Perusahaan Penambang Bitcoin Beralih ke Bisnis AI

Perusahaan Penambang Bitcoin Beralih ke Bisnis AI

Perusahaan penambang Bitcoin mulai mengalihkan operasi mereka ke sektor kecerdasan buatan (AI) untuk mengatasi krisis profitabilitas. Tren ini didorong oleh infrastruktur data center yang sudah ada dan permintaan tinggi dari perusahaan AI.

Alasan Utama Perpindahan

Penambang Bitcoin menghadapi tantangan seperti biaya listrik tinggi, persaingan ketat, dan penurunan reward pasca-halving Bitcoin. Sementara itu, bisnis AI menawarkan margin keuntungan lebih tinggi dan kontrak jangka panjang yang stabil dengan raksasa teknologi.

Perusahaan seperti Riot Platforms mengubah dua pertiga fasilitas mereka menjadi pusat AI dan high-performance computing (HPC). Mereka memanfaatkan investasi miliaran dolar pada infrastruktur untuk menarik klien AI yang membutuhkan daya komputasi besar.

Contoh Perusahaan yang Bertransformasi

Perusahaan Penambang Bitcoin Beralih ke Bisnis AI

Riot, Bitfarms, Core Scientific, IREN, TeraWulf, CleanSpark, dan lainnya telah mengumumkan rencana pivot ke AI.

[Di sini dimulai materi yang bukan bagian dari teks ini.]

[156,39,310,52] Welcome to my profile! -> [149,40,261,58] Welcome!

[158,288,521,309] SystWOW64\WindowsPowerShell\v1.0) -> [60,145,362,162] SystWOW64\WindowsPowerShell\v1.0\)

Core Scientific menandatangani kesepakatan senilai $4,7 miliar dengan CoreWeave untuk layanan AI selama 12 tahun.

Bitfarms berencana beralih sepenuhnya ke AI/HPC pada 2027, karena nilai energi per unit lebih tinggi daripada mining Bitcoin.

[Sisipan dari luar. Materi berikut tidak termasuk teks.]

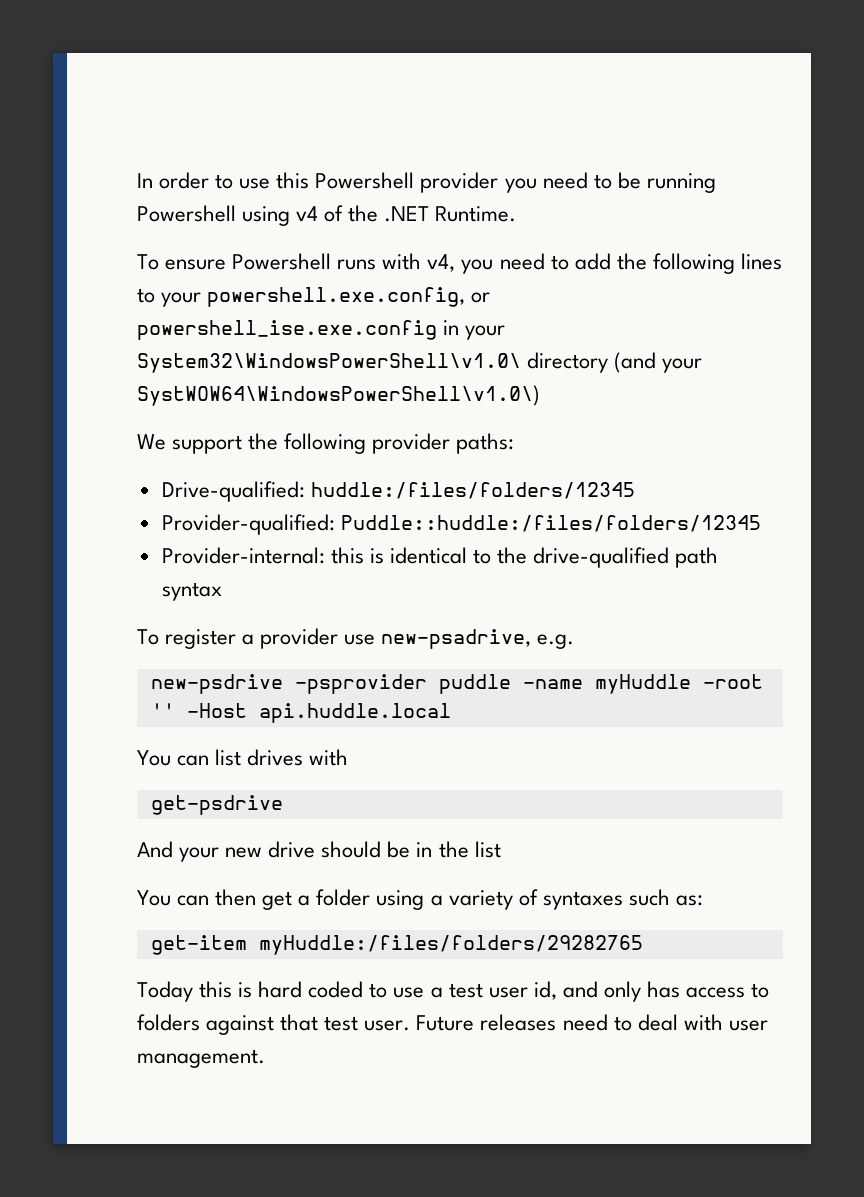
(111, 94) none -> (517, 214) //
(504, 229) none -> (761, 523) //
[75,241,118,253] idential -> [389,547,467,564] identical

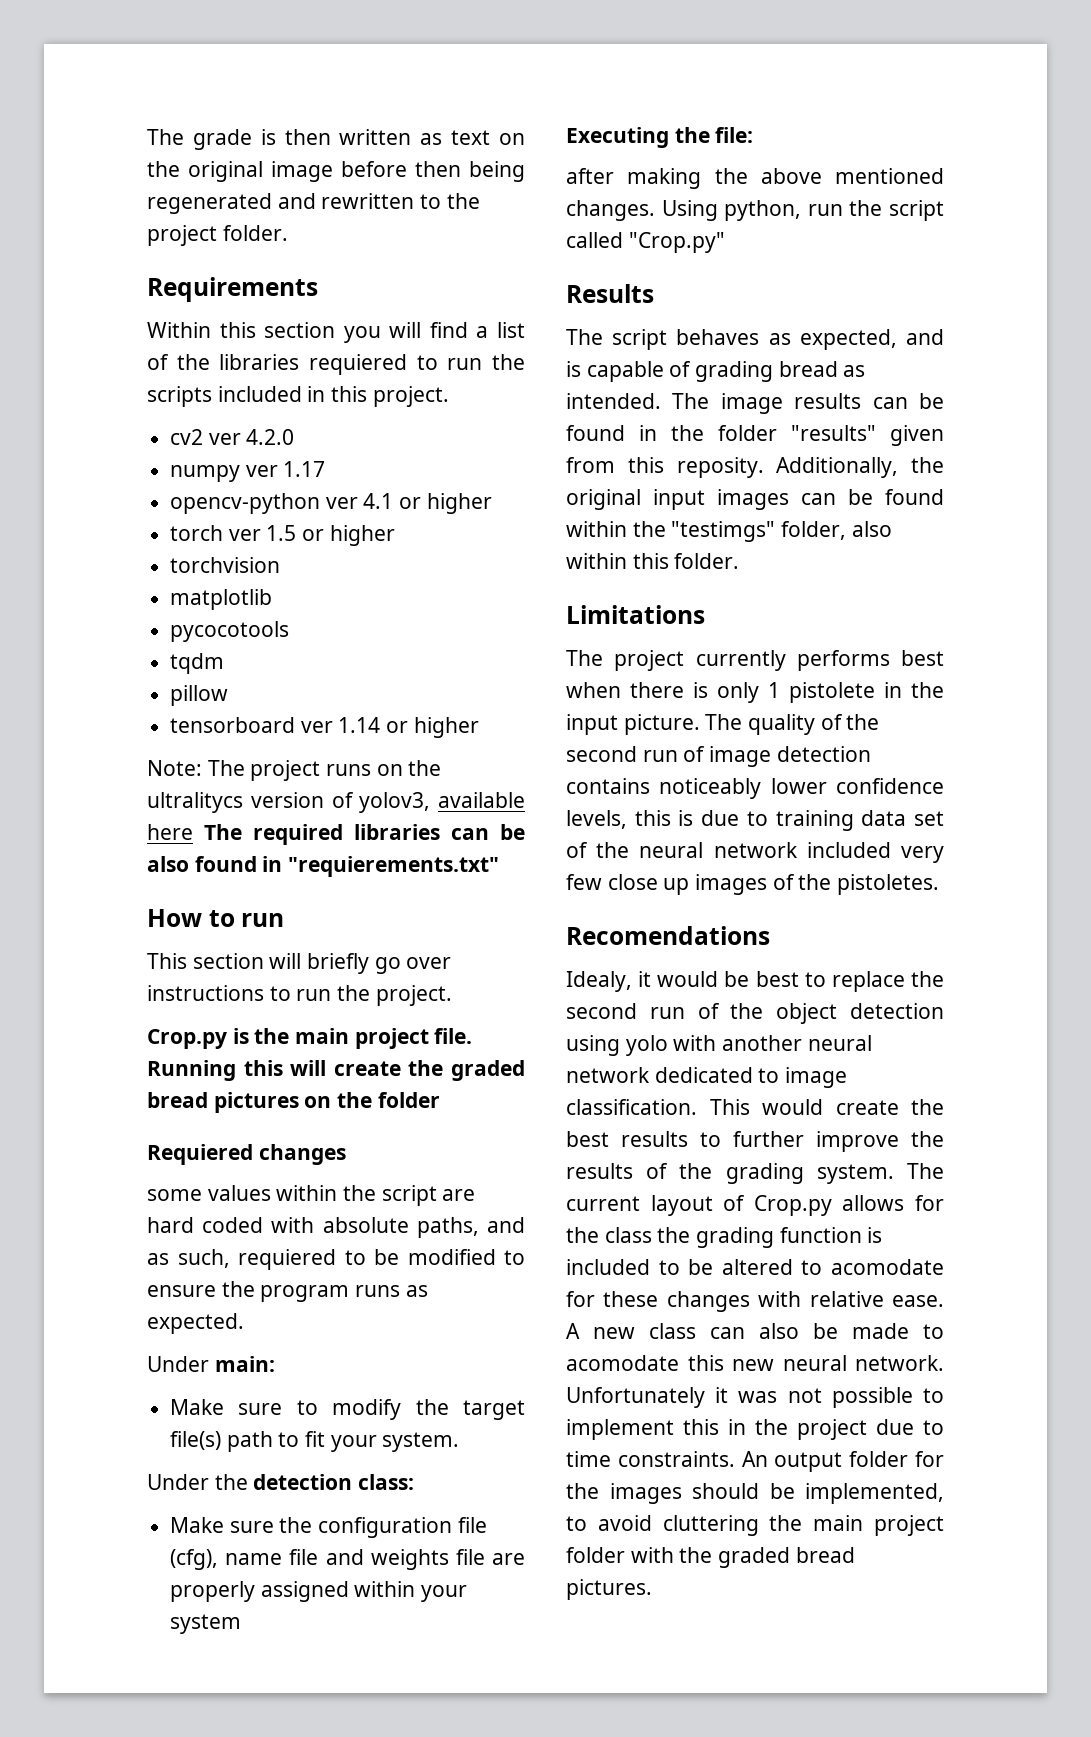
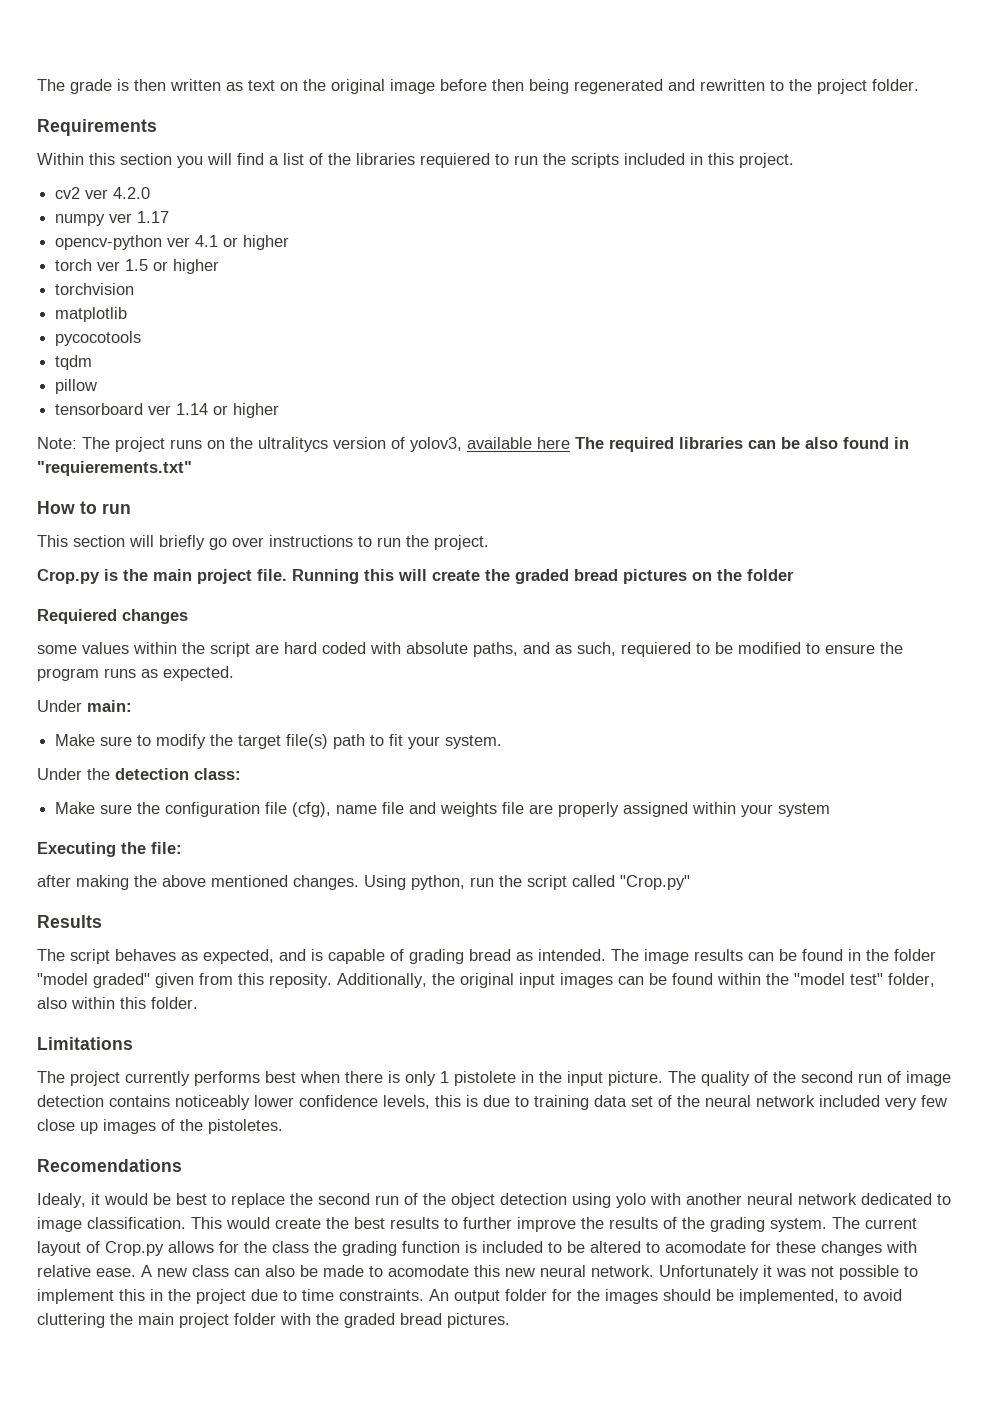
[791,425,876,441] "results" -> [37,973,150,988] "model graded"
[671,521,776,542] "testimgs" -> [794,973,883,985] "model test"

Tren ini telah mendorong kenaikan kapitalisasi pasar perusahaan penambang hingga $4 miliar sejak Juni 2024.

Dampak Ekonomi dan Pasar

Pasar menyambut baik perubahan ini, dengan analis seperti Bernstein menyebut penambang sebagai bagian integral rantai nilai AI. Kontrak AI/HPC dari penambang publik mencapai lebih dari $43 miliar.

Meski mining Bitcoin tetap menguntungkan, AI memberikan pendapatan yang lebih dapat diprediksi. Para eksekutif seperti CEO Bitfarms menekankan fleksibilitas beralih berdasarkan profitabilitas.

Infrastruktur penambang termasuk akses listrik murah dan fasilitas aman, sempurna untuk kebutuhan AI yang haus energi.